Selain melaporkan birokrasi dan pengurus yayasan lama, Ardi juga melaporkan notaris sebelumnya. Pasalnya, kelompok inilah yang memproses perubahan AHU sebelumnya ke Dewan Pengawas Etik di Kabupaten Kolaka.
Hasil pemeriksaan menunjukkan tidak adanya bukti autentik pengunduran diri para pembina, yang kemudian menjadi dasar keluarnya rekomendasi dari Dewan Pengawas Etik Notaris untuk diserahkan ke Dirjen AHU Kemenkum.
“Intinya setelah banyak fakta terungkap, pengajuan AHU kami diterima. Jadi, dalam sistem AHU siapa yang terbaru itu yang sah.

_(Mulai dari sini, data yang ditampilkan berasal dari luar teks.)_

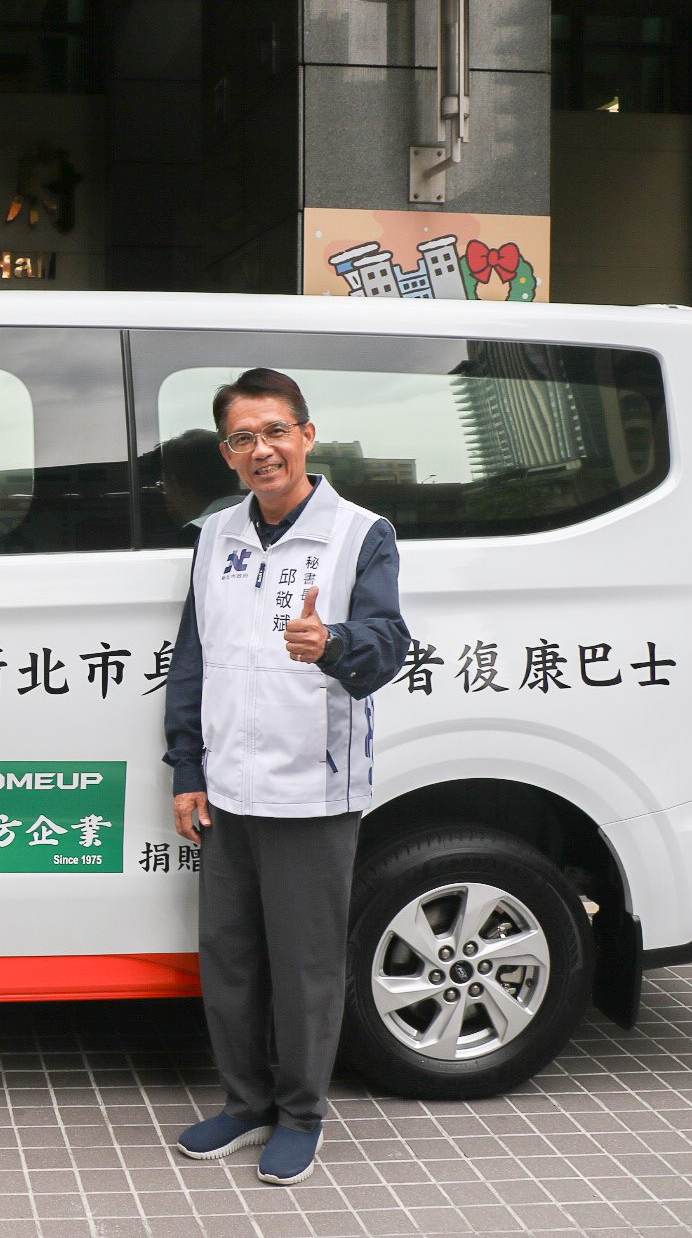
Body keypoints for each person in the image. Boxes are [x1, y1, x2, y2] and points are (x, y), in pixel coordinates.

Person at [163, 368, 409, 1186]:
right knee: (229, 957)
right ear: (227, 454)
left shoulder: (360, 533)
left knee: (304, 966)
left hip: (313, 786)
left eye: (275, 431)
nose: (261, 450)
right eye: (242, 438)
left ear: (306, 435)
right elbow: (193, 659)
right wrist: (188, 768)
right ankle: (245, 1103)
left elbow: (388, 644)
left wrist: (332, 643)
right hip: (227, 787)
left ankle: (301, 1114)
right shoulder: (216, 536)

Kalau sertifikat tanah, siapa paling lama itu yang paling benar,” kata Ardi
Atas dasar AHU terbaru ini, pihak yayasan versi Oheo Kaimuddin Haris menyatakan telah memecat Profesor Andi Bahrunm
Ardi mengklaim bahwa Ketua LLDIKTI, Andi Lukman, akan bersikap objektif dengan mengikuti dokumen negara yang paling mutakhir.
“Siapapun AHU terbaru, tervalidasi, terdaftar dan diakui Menteri Hukum dalam bentuk AHU itu yang benar dan itu yang diikuti. Terkait ada berita sore ini bahwa AHU Muh Yusuf yang benar, itu keliru dan menyesatkan. Karena pak Lukman tidak pernah bicara seperti itu,” ungkapnya.
Ardi memberikan imbauan tegas agar Prof Andi Bahrun segera meninggalkan gedung rektorat demi menjaga kondusivitas lingkungan kampus.
“Kalau besok mereka datang, kami mengingatkan lebih bagus angkat mi barang-barang baru legowo (angkat kaki). Karena jabatan ini kan tidak selamanya, tidak mungkin jabatan diwariskan ke anaknya, tidak mungkin,” katanya.